For what it's worth in this erudite discussion, "context is all" in my opinion.

A good example is on YouTube right now. I won't add a link as I don't want to frighten the horses! It's a performance of "Look Out There's a Monster Coming" by the Bonzo Dog Doo Dah Band, done on TV about 40 years ago. For those who don't know their oeuvre, the song's about a little bloke who attempts to make himself attractive to ladies and succeeds only in turning himself into Frankenstein's monster. In the clip, the band are all blacked up, and limbo dancing is also involved. In theory nothing could be more stereotyped and offensive, but it's actually hilarious and a total p*ss take, like so much of their stuff. I imagine Charles Atlas type ads, 1960s light entertainment TV and particularly "The Black & White Minstrel Show" were primary targets.

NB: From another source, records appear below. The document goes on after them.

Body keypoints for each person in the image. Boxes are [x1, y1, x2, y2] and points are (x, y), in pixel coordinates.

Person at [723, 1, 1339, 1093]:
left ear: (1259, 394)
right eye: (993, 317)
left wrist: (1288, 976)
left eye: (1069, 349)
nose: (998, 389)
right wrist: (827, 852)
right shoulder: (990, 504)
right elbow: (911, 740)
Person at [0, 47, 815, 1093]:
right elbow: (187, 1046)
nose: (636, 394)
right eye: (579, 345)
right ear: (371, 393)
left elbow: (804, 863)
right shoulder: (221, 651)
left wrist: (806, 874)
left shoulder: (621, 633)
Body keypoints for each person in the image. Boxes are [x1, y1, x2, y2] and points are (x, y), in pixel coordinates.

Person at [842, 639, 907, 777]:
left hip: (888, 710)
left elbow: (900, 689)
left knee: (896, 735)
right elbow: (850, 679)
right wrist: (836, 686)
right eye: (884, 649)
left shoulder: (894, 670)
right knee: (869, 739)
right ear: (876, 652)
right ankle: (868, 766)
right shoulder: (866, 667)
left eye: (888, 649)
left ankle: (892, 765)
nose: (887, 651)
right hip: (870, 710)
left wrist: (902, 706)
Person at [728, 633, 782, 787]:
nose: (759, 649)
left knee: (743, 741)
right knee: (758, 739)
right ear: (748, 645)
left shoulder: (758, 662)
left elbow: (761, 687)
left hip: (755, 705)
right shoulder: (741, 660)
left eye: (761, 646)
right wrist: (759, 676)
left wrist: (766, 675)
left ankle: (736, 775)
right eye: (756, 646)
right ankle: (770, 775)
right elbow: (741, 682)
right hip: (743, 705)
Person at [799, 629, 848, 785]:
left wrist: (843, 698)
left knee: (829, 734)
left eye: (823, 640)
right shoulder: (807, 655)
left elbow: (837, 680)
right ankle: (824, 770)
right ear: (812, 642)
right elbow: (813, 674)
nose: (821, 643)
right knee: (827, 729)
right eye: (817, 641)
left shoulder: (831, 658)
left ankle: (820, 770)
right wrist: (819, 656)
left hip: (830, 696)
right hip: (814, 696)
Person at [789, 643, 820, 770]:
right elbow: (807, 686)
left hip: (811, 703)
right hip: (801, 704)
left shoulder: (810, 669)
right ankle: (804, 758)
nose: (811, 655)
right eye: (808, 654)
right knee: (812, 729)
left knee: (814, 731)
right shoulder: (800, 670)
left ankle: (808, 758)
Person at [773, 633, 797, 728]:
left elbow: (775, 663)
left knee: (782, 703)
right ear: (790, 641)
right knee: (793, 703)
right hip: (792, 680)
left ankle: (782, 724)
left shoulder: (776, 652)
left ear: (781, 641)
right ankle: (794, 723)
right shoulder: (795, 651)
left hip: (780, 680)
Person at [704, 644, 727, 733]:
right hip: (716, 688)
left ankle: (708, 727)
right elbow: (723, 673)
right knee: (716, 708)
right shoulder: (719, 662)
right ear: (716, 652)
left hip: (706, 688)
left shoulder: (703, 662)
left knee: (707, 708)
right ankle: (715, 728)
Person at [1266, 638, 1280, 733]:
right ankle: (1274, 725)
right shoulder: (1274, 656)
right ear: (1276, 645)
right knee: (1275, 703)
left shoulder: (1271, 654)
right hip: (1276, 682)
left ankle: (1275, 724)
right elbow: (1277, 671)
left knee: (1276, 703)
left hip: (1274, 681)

As another example, the wonderful Mitchell and Kenyon films unearthed recently show a carnival procession in a UK northern town around 1900. There are about 50 people dressed up in "darkie" outfits, complete with banjos, top hats, etc. etc. These people are now just shadows on a screen - branding them as "racists" doesn't get anybody very far.

To get back to the actual subject, I honestly think a lot of the blacking up by Morris sides started with the Shropshire Bedlams, and has become "traditional" as lots more Border Morris sides have started. So it's an Ancient English Tradition which dates back to about 1974. (But to be fair, my Dad remembered my grandfather talking about the Lincolnshire Plough Monday tradition which involved facial disguise and demanding money with menaces).

The Britannia Coco-Nut Dancers are another kettle of tea entirely, and anybody who interferes with them (ooer missus) does so at their peril.